TASK ITEM —
Retype everything from the start of the entries down to the line containing "Tiếng Việt 5 - Lớp 5 - Tập 1", including that line.

Top of INFORMATION GIVEN

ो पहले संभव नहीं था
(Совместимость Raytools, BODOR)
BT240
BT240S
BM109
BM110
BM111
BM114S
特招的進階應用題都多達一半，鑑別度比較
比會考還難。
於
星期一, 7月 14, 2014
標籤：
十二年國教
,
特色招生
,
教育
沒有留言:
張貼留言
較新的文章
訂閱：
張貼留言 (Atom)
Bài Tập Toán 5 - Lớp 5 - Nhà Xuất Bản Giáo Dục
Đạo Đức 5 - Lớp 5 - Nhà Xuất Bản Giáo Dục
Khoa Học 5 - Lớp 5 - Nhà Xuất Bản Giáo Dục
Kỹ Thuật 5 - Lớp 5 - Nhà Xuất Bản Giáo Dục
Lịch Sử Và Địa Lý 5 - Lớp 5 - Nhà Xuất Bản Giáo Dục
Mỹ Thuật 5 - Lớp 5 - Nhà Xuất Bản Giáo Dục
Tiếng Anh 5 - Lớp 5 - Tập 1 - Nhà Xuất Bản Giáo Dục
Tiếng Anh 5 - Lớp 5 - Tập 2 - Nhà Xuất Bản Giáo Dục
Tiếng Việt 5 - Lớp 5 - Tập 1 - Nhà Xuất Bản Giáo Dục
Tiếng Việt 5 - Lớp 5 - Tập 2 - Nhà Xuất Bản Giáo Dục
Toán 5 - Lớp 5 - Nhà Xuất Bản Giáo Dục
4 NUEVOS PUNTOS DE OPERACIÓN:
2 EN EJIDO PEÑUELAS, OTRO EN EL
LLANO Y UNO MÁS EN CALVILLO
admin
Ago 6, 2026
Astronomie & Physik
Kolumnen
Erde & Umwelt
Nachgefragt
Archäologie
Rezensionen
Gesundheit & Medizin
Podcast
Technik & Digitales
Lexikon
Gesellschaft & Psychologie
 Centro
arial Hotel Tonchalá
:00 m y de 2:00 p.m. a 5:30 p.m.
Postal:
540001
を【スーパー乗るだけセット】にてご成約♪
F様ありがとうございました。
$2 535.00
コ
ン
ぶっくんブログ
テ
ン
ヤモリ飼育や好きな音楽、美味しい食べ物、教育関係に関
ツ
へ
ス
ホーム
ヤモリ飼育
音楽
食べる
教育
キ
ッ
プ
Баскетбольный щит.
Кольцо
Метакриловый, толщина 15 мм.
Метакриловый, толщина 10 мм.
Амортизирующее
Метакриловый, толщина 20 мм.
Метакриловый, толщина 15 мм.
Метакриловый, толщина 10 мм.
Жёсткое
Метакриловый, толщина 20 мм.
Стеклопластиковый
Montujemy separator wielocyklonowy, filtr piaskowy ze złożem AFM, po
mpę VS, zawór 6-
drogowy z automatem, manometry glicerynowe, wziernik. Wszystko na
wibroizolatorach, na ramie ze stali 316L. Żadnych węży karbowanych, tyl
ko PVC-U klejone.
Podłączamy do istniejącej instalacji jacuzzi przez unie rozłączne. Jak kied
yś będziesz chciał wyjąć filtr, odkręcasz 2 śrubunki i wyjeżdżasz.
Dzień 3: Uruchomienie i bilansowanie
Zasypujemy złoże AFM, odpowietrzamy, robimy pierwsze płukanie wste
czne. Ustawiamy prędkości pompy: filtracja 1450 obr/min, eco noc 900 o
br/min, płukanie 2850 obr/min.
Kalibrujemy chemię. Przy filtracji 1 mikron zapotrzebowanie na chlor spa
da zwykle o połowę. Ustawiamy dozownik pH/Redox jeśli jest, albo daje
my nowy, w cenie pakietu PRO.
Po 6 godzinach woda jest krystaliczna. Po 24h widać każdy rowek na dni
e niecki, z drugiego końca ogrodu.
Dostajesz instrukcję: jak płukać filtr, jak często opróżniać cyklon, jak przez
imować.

Bottom of INFORMATION GIVEN

ANSWER TO THIS EXERCISE —
ो पहले संभव नहीं था
(Совместимость Raytools, BODOR)
BT240
BT240S
BM109
BM110
BM111
BM114S
特招的進階應用題都多達一半，鑑別度比較
比會考還難。
於
星期一, 7月 14, 2014
標籤：
十二年國教
,
特色招生
,
教育
沒有留言:
張貼留言
較新的文章
訂閱：
張貼留言 (Atom)
Bài Tập Toán 5 - Lớp 5 - Nhà Xuất Bản Giáo Dục
Đạo Đức 5 - Lớp 5 - Nhà Xuất Bản Giáo Dục
Khoa Học 5 - Lớp 5 - Nhà Xuất Bản Giáo Dục
Kỹ Thuật 5 - Lớp 5 - Nhà Xuất Bản Giáo Dục
Lịch Sử Và Địa Lý 5 - Lớp 5 - Nhà Xuất Bản Giáo Dục
Mỹ Thuật 5 - Lớp 5 - Nhà Xuất Bản Giáo Dục
Tiếng Anh 5 - Lớp 5 - Tập 1 - Nhà Xuất Bản Giáo Dục
Tiếng Anh 5 - Lớp 5 - Tập 2 - Nhà Xuất Bản Giáo Dục
Tiếng Việt 5 - Lớp 5 - Tập 1 - Nhà Xuất Bản Giáo Dục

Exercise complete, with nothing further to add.